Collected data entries
────────────────────

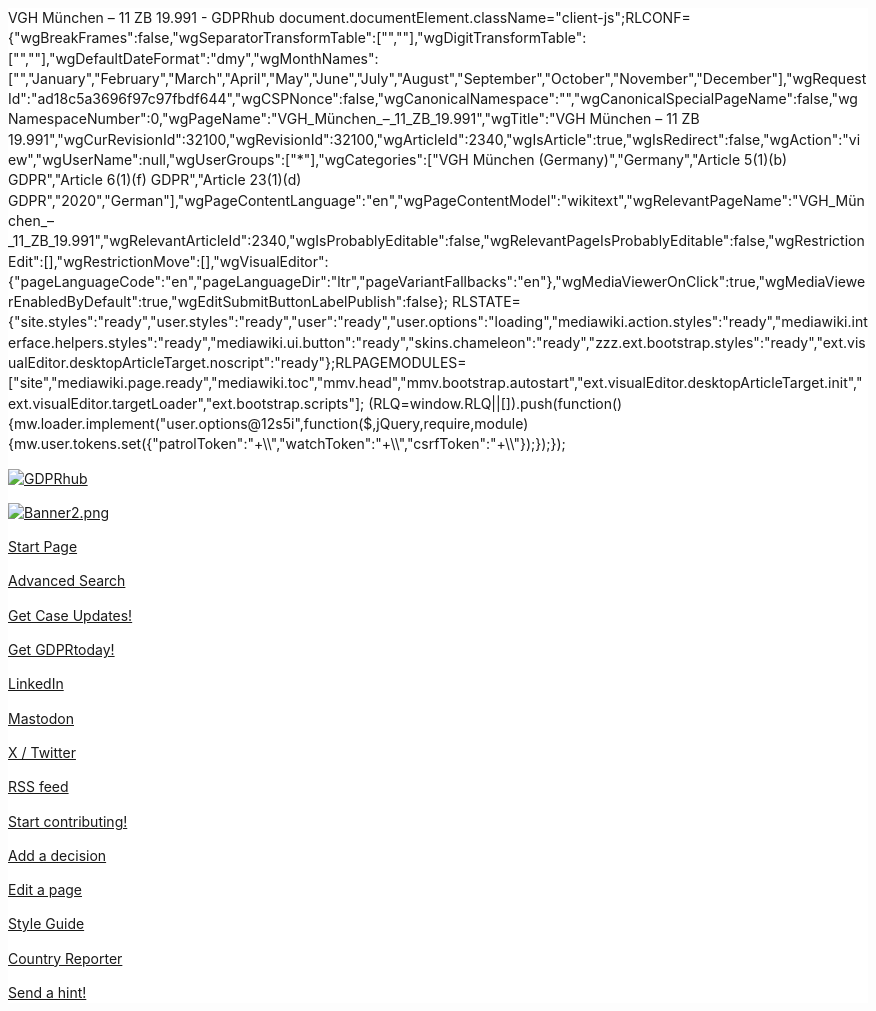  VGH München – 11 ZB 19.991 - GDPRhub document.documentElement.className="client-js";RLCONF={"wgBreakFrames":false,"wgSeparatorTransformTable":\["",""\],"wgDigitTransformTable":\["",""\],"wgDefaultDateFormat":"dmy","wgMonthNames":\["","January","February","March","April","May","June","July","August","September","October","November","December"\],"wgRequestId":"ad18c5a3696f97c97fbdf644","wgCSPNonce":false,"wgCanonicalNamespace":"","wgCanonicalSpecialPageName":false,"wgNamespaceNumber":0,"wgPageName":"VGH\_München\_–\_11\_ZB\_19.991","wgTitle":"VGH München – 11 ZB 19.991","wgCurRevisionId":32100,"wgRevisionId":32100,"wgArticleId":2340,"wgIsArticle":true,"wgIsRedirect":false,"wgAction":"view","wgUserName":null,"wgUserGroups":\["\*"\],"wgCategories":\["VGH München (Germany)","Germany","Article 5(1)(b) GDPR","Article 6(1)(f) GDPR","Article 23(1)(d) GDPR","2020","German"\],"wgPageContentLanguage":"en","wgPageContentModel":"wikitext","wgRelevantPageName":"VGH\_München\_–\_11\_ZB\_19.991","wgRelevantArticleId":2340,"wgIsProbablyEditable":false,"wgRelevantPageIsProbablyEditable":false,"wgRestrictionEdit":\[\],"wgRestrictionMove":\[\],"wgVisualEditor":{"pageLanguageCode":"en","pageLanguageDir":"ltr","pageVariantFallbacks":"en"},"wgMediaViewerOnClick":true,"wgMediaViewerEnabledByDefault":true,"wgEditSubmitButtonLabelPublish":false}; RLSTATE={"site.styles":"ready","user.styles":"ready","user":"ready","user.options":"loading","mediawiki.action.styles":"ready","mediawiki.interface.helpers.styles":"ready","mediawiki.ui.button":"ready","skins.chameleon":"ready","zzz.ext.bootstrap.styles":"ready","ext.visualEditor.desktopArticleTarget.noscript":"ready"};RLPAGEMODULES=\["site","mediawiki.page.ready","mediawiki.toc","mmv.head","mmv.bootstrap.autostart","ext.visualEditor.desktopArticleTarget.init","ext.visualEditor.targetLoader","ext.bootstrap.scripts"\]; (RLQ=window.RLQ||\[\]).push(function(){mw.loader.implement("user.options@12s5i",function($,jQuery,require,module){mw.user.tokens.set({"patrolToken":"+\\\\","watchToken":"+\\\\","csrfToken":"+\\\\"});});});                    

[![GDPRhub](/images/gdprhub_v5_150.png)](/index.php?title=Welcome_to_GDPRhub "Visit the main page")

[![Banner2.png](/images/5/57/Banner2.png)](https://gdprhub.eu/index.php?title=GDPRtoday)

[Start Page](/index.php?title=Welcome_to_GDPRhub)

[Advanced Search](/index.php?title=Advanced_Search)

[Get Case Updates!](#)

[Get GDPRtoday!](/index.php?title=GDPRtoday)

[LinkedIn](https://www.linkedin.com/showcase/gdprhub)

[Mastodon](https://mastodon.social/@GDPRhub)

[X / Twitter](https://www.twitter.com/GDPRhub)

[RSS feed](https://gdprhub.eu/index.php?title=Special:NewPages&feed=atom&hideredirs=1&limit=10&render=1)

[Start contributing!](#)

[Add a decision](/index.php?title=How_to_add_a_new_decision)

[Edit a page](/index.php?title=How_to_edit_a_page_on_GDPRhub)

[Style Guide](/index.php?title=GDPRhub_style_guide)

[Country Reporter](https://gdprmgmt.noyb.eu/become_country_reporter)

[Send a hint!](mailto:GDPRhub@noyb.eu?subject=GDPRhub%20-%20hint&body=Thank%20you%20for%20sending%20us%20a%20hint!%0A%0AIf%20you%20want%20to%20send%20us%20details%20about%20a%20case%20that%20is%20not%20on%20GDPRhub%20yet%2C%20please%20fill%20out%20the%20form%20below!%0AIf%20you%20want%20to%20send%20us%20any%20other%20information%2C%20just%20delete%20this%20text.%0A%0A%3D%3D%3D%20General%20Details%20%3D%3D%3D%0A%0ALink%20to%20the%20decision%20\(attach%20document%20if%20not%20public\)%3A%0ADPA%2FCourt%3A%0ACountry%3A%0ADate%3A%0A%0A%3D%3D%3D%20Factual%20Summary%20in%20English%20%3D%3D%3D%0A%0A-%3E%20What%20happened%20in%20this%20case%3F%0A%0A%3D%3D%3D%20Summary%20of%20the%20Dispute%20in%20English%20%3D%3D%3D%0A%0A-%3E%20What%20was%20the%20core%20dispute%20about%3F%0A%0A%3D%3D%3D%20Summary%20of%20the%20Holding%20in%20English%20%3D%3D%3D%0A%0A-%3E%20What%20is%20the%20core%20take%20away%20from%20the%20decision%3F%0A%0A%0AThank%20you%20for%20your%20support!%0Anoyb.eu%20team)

────────────────────

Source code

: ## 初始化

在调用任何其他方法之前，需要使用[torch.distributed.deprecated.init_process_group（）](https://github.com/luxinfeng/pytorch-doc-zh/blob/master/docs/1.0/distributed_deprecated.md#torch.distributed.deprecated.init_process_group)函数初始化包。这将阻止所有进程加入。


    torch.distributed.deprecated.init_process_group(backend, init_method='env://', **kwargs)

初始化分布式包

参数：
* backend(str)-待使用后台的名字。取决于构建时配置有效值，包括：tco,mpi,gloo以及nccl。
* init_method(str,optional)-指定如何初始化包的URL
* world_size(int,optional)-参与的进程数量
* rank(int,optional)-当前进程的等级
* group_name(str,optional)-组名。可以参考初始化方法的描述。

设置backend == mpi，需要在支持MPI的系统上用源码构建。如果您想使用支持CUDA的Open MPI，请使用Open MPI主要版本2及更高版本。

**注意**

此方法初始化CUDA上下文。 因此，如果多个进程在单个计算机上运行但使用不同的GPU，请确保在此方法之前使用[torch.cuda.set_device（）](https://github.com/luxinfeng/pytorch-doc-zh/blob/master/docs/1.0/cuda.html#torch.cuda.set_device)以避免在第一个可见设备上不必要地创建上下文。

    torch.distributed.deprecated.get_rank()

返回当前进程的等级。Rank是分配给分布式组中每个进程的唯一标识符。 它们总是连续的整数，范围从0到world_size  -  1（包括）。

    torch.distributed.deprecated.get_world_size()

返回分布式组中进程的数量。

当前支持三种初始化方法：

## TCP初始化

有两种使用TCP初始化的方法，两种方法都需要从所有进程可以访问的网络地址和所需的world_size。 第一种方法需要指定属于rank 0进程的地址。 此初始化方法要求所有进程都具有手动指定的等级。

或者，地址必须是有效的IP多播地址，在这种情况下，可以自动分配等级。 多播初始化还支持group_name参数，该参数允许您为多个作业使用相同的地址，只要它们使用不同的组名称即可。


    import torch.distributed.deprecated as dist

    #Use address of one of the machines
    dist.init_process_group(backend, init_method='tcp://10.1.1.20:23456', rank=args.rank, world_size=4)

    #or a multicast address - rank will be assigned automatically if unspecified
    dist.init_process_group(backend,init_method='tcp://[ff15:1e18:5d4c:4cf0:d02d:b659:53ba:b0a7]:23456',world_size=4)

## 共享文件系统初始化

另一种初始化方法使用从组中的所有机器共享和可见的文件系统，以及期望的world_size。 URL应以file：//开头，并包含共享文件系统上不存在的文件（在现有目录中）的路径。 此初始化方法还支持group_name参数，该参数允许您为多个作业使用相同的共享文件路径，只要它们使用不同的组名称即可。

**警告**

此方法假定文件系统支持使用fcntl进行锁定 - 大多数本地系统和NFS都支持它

────────────────────

ACTIVITY:
How many lines in these entries hold the string "master"? Answer with the number alone.

TASK SOLUTION:
2